Chris -   So, some of the genes that are in the person's cancers have got genetic spelling mistakes, for want of a better phrase, and that makes the gene misfunction - go wrong - and that contributes to them having cancer or to the way their cancer behaves.

Tim -   Exactly, right.  So, cancer is essentially a fault with your instruction manual and it's where you get faults that give an advantage to a cell.  This cell will then grow more than it should.  By finding these faulty instructions, we have a way of looking in blood and understanding what's going wrong in the cancer and potentially, working out how big the cancer is, or how well your treatment is working, by quantifying how much of these faulty instructions are floating around.

Chris -   And so equally, if someone has a certain gene that's gone wrong that leads to their cancer not responding to a certain drug, you're going to see that and that means you can predict that happening before the person even realizes it, and so, you could change the drug treatment for example.

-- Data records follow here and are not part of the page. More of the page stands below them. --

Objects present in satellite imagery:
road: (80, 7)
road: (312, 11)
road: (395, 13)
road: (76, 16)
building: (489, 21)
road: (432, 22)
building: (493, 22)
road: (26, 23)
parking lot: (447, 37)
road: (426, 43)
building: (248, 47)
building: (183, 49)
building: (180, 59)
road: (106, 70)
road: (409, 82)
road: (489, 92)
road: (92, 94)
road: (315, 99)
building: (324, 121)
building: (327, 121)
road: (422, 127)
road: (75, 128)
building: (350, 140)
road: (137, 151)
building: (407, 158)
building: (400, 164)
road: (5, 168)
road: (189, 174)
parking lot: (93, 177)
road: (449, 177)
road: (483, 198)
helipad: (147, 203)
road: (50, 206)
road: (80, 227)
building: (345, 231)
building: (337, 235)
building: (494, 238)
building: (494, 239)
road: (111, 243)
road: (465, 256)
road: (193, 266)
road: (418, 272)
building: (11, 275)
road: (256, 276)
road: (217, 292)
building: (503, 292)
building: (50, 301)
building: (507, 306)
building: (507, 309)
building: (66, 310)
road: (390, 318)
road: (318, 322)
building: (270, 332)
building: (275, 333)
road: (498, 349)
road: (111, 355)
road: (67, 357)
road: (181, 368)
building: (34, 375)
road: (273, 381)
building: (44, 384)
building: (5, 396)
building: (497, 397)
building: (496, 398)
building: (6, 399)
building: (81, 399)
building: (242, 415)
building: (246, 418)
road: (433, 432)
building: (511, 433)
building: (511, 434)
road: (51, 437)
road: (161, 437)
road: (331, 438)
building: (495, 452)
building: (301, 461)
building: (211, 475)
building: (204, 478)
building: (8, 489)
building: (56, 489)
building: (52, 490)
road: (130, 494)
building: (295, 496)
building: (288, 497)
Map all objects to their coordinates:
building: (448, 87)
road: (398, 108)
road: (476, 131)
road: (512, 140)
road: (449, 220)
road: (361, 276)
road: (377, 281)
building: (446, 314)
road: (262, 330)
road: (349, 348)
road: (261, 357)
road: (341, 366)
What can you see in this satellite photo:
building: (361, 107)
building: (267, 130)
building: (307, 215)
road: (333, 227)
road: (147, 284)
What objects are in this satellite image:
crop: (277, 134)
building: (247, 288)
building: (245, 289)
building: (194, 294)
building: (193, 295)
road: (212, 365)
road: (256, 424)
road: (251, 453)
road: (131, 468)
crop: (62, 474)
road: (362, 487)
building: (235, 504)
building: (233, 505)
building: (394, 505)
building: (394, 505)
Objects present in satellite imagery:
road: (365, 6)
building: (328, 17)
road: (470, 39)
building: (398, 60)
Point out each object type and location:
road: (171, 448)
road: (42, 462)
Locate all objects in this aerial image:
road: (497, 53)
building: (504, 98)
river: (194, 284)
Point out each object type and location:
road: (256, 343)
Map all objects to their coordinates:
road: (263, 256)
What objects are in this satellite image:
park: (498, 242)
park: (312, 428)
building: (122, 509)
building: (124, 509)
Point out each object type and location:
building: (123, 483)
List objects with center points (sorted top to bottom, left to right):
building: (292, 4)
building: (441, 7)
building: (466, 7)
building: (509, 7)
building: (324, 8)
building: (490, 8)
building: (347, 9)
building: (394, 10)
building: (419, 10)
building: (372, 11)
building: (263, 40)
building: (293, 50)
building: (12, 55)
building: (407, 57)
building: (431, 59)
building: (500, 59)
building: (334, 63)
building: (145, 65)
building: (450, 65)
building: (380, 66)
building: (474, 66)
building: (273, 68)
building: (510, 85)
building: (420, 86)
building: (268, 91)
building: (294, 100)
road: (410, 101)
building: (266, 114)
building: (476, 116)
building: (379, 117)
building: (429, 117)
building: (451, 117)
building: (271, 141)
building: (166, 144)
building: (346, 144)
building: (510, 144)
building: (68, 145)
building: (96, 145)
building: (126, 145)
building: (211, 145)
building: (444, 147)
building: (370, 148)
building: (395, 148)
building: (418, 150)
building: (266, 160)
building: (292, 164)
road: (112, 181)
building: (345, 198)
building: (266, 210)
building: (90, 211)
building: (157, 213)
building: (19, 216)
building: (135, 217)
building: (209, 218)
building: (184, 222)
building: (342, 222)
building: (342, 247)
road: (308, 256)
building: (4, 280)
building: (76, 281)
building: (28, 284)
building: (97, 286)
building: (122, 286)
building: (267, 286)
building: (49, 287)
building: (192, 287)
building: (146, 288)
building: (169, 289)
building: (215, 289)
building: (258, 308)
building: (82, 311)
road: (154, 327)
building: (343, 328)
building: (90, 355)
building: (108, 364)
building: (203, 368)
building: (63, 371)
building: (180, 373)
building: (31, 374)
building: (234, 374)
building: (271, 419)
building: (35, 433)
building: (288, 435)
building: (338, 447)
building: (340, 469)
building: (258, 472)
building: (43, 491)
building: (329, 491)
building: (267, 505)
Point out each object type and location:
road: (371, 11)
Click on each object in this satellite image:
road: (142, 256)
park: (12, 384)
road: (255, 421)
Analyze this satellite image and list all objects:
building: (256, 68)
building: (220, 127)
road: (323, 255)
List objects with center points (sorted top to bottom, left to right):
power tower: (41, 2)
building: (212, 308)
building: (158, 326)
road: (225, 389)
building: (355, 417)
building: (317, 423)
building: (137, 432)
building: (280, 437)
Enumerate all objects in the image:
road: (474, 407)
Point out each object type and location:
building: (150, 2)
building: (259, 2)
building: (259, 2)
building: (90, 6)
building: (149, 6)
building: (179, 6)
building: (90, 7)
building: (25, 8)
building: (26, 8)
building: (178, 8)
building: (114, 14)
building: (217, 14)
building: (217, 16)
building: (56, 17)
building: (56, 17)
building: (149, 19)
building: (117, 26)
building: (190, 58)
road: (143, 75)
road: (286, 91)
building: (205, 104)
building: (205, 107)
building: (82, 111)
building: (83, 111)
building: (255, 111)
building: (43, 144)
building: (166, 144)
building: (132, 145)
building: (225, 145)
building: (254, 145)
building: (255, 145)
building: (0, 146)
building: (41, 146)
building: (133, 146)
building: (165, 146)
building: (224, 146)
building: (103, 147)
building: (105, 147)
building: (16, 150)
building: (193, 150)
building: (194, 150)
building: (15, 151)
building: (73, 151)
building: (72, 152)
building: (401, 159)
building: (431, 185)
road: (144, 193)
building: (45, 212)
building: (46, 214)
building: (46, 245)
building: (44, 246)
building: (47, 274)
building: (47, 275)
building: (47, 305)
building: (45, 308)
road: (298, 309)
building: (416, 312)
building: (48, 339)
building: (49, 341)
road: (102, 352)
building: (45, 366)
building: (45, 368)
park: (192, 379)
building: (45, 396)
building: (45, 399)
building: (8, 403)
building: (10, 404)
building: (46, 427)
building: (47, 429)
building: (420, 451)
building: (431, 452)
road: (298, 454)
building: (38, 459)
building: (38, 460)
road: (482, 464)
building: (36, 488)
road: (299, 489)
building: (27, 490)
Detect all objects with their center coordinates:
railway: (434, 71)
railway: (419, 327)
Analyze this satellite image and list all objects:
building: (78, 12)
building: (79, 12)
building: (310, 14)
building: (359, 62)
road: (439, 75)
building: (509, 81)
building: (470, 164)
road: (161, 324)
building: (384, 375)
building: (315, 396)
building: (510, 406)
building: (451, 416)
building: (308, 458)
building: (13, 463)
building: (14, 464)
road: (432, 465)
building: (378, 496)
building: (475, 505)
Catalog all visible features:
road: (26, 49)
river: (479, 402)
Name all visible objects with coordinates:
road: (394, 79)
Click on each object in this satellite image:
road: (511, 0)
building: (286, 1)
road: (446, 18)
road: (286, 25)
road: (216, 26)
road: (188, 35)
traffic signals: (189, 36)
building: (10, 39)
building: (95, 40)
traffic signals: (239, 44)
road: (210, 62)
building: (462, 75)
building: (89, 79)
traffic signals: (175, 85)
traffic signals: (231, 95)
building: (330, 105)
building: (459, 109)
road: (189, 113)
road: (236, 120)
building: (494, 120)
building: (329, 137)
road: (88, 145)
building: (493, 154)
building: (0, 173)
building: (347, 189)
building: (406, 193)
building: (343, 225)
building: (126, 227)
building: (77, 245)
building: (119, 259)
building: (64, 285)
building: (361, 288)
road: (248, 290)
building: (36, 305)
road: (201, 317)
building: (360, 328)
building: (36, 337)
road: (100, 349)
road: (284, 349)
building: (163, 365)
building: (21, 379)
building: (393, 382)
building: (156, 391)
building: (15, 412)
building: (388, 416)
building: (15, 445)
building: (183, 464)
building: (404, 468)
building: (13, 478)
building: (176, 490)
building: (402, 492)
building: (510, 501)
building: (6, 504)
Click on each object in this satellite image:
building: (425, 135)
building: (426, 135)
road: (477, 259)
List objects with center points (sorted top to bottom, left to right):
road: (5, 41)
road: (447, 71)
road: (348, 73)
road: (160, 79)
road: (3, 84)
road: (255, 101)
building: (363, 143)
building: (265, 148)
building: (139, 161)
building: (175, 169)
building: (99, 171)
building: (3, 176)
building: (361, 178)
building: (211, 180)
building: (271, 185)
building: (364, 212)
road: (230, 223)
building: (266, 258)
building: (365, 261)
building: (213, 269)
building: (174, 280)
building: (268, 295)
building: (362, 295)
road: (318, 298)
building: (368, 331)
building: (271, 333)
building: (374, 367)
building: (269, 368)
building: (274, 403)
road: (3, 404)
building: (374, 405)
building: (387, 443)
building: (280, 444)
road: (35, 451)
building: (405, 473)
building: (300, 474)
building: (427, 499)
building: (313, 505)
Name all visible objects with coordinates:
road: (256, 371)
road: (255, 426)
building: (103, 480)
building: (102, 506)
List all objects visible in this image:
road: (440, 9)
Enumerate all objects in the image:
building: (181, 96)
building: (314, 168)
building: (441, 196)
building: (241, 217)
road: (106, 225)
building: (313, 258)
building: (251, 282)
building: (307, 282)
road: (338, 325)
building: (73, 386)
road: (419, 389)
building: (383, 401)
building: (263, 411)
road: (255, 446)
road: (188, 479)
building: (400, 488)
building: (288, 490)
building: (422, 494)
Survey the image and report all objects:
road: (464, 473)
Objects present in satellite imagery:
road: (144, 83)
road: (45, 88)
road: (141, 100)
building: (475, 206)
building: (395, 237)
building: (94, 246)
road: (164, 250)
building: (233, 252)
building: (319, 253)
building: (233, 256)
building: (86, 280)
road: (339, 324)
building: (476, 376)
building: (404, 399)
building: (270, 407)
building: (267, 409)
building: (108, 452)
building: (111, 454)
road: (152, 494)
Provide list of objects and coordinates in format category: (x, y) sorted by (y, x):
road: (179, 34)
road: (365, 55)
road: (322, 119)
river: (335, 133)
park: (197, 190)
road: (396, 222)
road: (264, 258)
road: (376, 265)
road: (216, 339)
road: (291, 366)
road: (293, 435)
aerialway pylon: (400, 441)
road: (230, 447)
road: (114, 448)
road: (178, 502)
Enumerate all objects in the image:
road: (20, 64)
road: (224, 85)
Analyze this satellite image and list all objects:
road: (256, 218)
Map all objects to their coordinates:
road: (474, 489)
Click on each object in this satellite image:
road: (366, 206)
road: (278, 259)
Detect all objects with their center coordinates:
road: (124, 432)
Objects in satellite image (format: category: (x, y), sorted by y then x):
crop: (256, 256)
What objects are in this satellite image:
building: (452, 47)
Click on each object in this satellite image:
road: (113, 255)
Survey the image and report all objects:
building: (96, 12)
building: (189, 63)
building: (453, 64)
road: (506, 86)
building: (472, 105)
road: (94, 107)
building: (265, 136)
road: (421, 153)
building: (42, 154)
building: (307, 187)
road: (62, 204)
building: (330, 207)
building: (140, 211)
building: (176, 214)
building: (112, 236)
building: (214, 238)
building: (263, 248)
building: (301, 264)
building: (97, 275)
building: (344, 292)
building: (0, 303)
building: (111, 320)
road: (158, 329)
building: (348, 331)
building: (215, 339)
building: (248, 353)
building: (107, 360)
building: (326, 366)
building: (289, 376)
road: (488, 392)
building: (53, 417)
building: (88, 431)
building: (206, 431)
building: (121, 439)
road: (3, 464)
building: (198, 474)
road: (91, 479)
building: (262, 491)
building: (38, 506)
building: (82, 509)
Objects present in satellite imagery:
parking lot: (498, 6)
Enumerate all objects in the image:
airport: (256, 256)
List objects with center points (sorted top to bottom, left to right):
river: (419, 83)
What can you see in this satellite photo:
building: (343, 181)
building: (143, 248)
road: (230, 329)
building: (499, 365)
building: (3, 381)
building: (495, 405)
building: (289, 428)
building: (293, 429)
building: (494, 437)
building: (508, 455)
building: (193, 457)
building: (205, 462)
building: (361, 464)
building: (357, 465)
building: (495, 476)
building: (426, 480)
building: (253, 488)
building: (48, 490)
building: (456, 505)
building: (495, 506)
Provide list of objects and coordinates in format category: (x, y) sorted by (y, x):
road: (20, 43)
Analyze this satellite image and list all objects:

Tim -   This is certainly what we're hoping.  So, we need to do more research in understanding different types of cancer, how much of this DNA is being released.  But certainly, from the early results that we and other groups around the world are gettingg, it suggests that at least in certain types of cancer, you will, as you say, be able to understand what's going wrong in the cancer before you can even necessarily see it through other processes.  And then start to tailor the way that you treat an individual patient.

Chris -   And monitor their response going forward.

Tim -   Absolutely.  So, once you found these particular genetic changes that are floating around in the blood, we hope that, again, for at least certain types of cancer, you'll be able to see if a mutation is decreasing and your treatment is being successful, or if the levels are increasing and your treatment should potentially be changed.  And indeed, whether new mutations, new faulty instructions are appearing, suggesting that the cancer has evolved and you now need a different treatment.

Chris -   I suppose this must give you as a scientists a totally new insight into cancer though because where previously someone might have been able to give you a little bit of one part of one cancer from one person.  Now, if you take just a blood sample, which is going to be better for the patient, you're going to get a cross section of potentially all of the tumours including those tumours that have spread around their body all at once.

Tim -   Absolutely.  So, the challenge is, how much of this DNA is released and this is still something we're assessing.  But assuming sufficient quantities are released, then as you say, it allows you to profile different parts of the tumour and equally, throughout the course of an individual's treatment.  So, where getting a biopsy is often not even possible, with blood, you can take blood samples very regularly and start to assess how a tumour is changing.

Chris -   It's almost like a liquid biopsy.

Tim -   Absolutely.  So, this is the term that we're starting to use for it.